SQLkiwi 2017-01-09 17:49:42
The major issue here is that computing the set pta_recent is very inefficient, as the query is currently written. The rest of the query is largely irrelevant from a performance perspective.

If you are unable to change the current indexing, consider the following query in place of pta_recent:

SELECT
    D.trc_number,
    -- pivot columns:
    first_pta = MAX(CASE WHEN CA.rn = 1 THEN CA.lph_id ELSE NULL END),
    second_pta = MAX(CASE WHEN CA.rn = 2 THEN CA.lph_id ELSE NULL END),
    third_pta = MAX(CASE WHEN CA.rn = 3 THEN CA.lph_id ELSE NULL END)
FROM 
(
    -- Find the distinct trc_number values using the index
    SELECT DISTINCT 
        LH.trc_number 
    FROM dbo.legpta_history AS LH 
    WHERE 
        LH.trc_number > ''
) AS D
CROSS APPLY 
(
    -- For each trc_number, find up to 3 highest lph_id values
    SELECT TOP (3)
        rn = ROW_NUMBER() OVER (ORDER BY LH2.lph_id DESC),
        LH2.lph_id 
    FROM dbo.legpta_history AS LH2 
    WHERE
        LH2.trc_number = D.trc_number 
    ORDER BY
        LH2.lph_id DESC
) AS CA
GROUP BY
    D.trc_number;

This can use the existing indexing to obtain the set needed without any sorting:

New plan

This will be especially efficient if there are many lph_id per trc_number on average.

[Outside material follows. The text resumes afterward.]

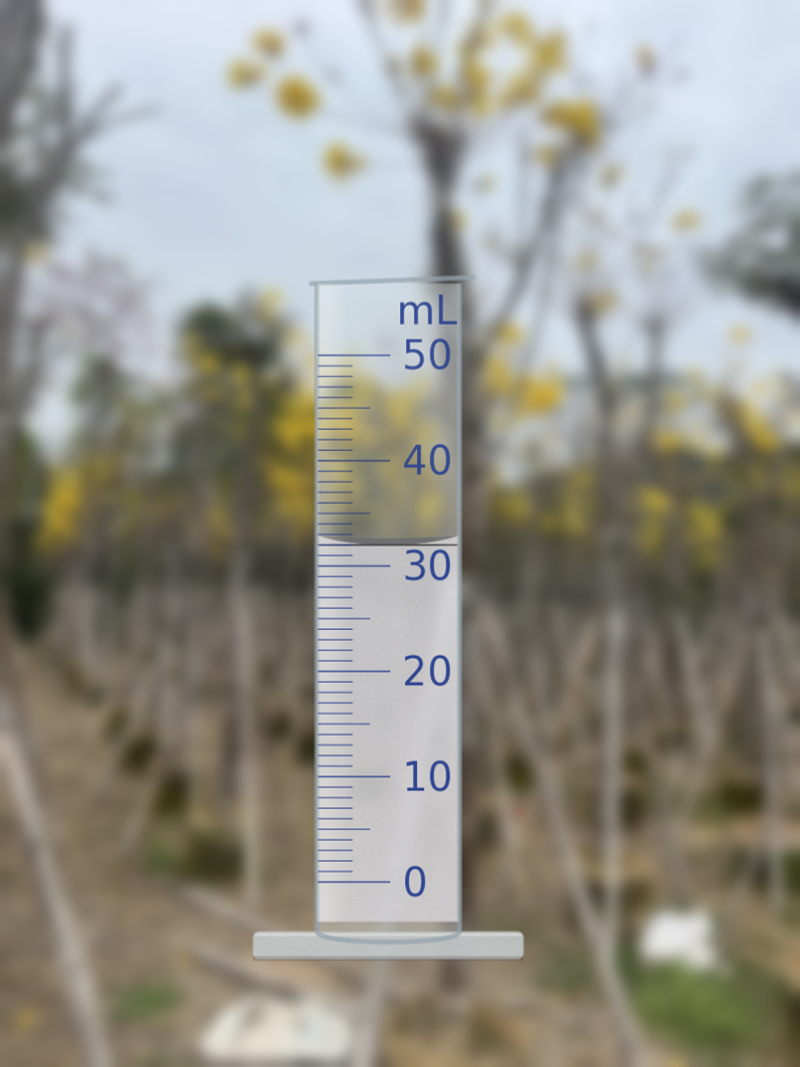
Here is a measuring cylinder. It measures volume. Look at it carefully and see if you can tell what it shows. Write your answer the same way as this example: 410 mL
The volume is 32 mL
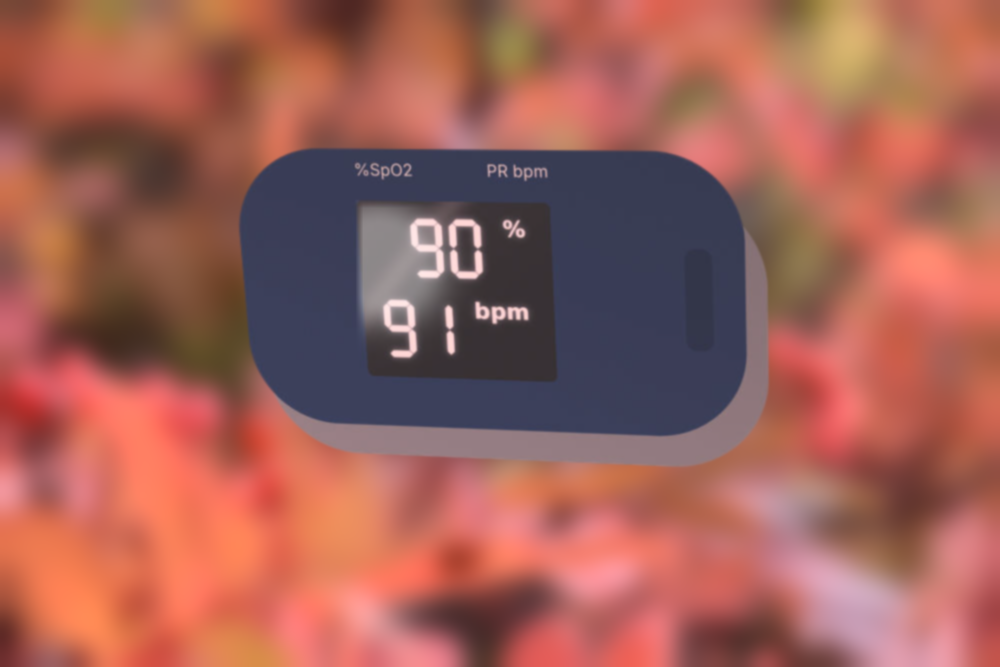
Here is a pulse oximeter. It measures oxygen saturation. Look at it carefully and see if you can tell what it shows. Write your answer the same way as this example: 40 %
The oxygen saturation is 90 %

If you can change the indexing, consider replacing the existing index on trc_number with one on the same column, but sorted descending:

CREATE INDEX i ON dbo.legpta_history (trc_number DESC)

Then use this query:

SELECT
    N.trc_number,
    first_pta = MAX(CASE WHEN N.rn = 1 THEN N.lph_id ELSE NULL END),
    second_pta = MAX(CASE WHEN N.rn = 2 THEN N.lph_id ELSE NULL END),
    third_pta = MAX(CASE WHEN N.rn = 3 THEN N.lph_id ELSE NULL END)
FROM 
(
    SELECT
        LH.lph_id,
        LH.trc_number,
        rn = ROW_NUMBER() OVER (PARTITION BY LH.trc_number ORDER BY LH.lph_id DESC)
    FROM dbo.legpta_history AS LH
    WHERE LH.trc_number > ''
) AS N
WHERE
    N.rn <= 3
GROUP BY
    N.trc_number;

Expected plan:

Expected plan

There are other refinements possible, including a filtered index, and/or keyed on (trc_number ASC, lph_id DESC) (to potentially allow a parallel plan).